Tuesday 19 March 2013
Outlook Royal London has quietly become a force almost without anyone noticing it. The mutual life insurer has gobbled up the Co-op's life insurance and fund management business, the latest in a series of acquisitions.
There may be more to come too – the UK still has a surprisingly large number of small life insurance funds, many of which would benefit from being part of a larger organisation with economies of scale, more up to date admin systems (hopefully) and lower costs.
There is a very good chance that you will see Royal London's name attached to more deals in the future. The society is in with a serious shout of becoming the UK super-insurer that Clive Cowdery tried, and largely failed, to create with Resolution mark 2.
Good, you might think. After all, the mutual model in financial services is a seductive one. In theory, businesses owned by their customers ought to do a better job for those customers than businesses owned by shareholders.
In practice, mutuals – at least in financial services – have proven every bit as fallible as their plc counterparts. They've been up to their neck in almost all of the scandals that have blighted the sector over the last 20 years.
The problems that have caused so many to flounder, from Equitable Life to Standard Life as well as some of the smaller fry taken over by Royal London, have at their core poor governance.
Mutuals aren't under the same sort of scrutiny as plcs. Lacking even the limited pressure brought to bear on the latter by institutional shareholders has in the past allowed problems to fester.

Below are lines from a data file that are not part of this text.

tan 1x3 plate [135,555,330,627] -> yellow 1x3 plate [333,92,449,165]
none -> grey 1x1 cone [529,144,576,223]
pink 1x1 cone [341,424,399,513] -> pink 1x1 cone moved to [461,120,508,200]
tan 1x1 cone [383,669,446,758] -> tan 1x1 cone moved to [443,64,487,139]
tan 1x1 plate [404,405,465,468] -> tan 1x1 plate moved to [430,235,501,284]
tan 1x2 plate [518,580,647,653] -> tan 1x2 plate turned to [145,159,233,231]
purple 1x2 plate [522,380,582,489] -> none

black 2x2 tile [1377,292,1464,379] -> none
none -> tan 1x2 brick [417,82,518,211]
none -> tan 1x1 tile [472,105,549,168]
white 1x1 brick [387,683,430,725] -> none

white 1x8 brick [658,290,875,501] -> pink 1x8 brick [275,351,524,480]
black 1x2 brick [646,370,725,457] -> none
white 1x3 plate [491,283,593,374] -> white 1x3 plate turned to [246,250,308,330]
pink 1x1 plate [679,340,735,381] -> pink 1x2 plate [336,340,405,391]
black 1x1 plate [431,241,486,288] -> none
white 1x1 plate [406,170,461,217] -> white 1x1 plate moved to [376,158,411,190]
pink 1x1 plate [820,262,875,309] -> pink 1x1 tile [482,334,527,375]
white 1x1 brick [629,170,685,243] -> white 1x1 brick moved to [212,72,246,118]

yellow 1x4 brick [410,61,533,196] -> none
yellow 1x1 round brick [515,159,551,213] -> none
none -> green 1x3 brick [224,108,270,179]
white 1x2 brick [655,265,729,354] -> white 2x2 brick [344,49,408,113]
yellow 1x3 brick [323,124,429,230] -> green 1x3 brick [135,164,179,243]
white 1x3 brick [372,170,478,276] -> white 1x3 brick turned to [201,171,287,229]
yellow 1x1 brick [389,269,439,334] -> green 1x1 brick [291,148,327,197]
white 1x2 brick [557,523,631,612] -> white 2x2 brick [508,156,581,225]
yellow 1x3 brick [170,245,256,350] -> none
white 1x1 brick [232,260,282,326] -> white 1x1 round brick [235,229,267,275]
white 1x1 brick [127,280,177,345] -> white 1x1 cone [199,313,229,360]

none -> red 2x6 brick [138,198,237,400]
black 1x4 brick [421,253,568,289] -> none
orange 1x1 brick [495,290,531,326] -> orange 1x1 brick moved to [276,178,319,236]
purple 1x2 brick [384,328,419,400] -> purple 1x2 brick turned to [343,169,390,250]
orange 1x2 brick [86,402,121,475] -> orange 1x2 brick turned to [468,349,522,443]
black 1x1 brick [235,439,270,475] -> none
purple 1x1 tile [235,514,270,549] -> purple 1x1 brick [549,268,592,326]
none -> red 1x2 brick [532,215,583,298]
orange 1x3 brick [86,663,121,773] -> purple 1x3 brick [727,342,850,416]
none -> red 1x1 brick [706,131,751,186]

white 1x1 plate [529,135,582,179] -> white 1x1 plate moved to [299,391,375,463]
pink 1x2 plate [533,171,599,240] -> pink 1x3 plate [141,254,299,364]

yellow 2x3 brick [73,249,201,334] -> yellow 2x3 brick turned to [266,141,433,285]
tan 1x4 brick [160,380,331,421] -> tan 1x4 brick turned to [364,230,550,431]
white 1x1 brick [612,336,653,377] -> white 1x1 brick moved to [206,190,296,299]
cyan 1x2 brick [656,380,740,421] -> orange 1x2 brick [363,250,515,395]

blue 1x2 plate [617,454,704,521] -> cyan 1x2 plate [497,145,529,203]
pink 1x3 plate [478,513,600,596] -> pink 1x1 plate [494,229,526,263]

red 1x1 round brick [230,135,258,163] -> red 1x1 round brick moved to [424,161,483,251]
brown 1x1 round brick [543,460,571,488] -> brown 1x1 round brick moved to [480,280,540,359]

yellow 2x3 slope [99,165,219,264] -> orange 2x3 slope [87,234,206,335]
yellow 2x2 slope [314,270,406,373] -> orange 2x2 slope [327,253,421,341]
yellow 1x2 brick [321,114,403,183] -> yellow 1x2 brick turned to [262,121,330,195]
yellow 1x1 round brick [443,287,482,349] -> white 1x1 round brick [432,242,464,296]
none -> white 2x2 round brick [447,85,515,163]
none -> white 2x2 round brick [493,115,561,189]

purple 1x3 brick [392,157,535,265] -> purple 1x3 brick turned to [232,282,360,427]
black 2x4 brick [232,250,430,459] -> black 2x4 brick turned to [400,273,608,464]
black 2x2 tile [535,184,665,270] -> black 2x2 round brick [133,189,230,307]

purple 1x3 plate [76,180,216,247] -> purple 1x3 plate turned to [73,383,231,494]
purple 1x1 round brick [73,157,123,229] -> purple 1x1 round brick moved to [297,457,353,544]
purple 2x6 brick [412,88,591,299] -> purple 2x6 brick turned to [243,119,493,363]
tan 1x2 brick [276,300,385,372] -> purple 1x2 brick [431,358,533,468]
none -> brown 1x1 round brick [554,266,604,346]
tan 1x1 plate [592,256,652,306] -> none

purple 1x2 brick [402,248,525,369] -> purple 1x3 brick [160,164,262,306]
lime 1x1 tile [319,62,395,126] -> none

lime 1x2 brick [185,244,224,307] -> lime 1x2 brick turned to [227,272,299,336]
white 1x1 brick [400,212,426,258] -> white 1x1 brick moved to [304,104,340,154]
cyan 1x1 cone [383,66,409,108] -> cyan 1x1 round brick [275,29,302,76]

Too often, mutual insurers (building societies too, if truth be told) have let down their owners thanks to a mixture of complacency, hubris, and out-and-out bad practice. With only weak non-executive directors able to exert real pressure, they have too often allowed themselves to become part of the problem, and the sector has largely been the author of its own downfall. Royal London has at least added some heavy-hitters to its board, although heavy hitters don't always do the job one might expect. Lots of banks have had them on their boards too. And lots of insurers did during episodes such as the mis-selling of pensions and endowments.
At least regulators are more vigilant these days. And as Royal London grows in size and clout, it will attract more attention generally.
It has an opportunity to prove that the mutual model can be made to work for its policyholders. Having a powerful mutual ought to be in everyone's interests (except perhaps those of its competitors). So it is to be hoped this mutual can rise to the challenge. If it can, other, weaker, rivals could be beating a path to its door in a bid to join the party.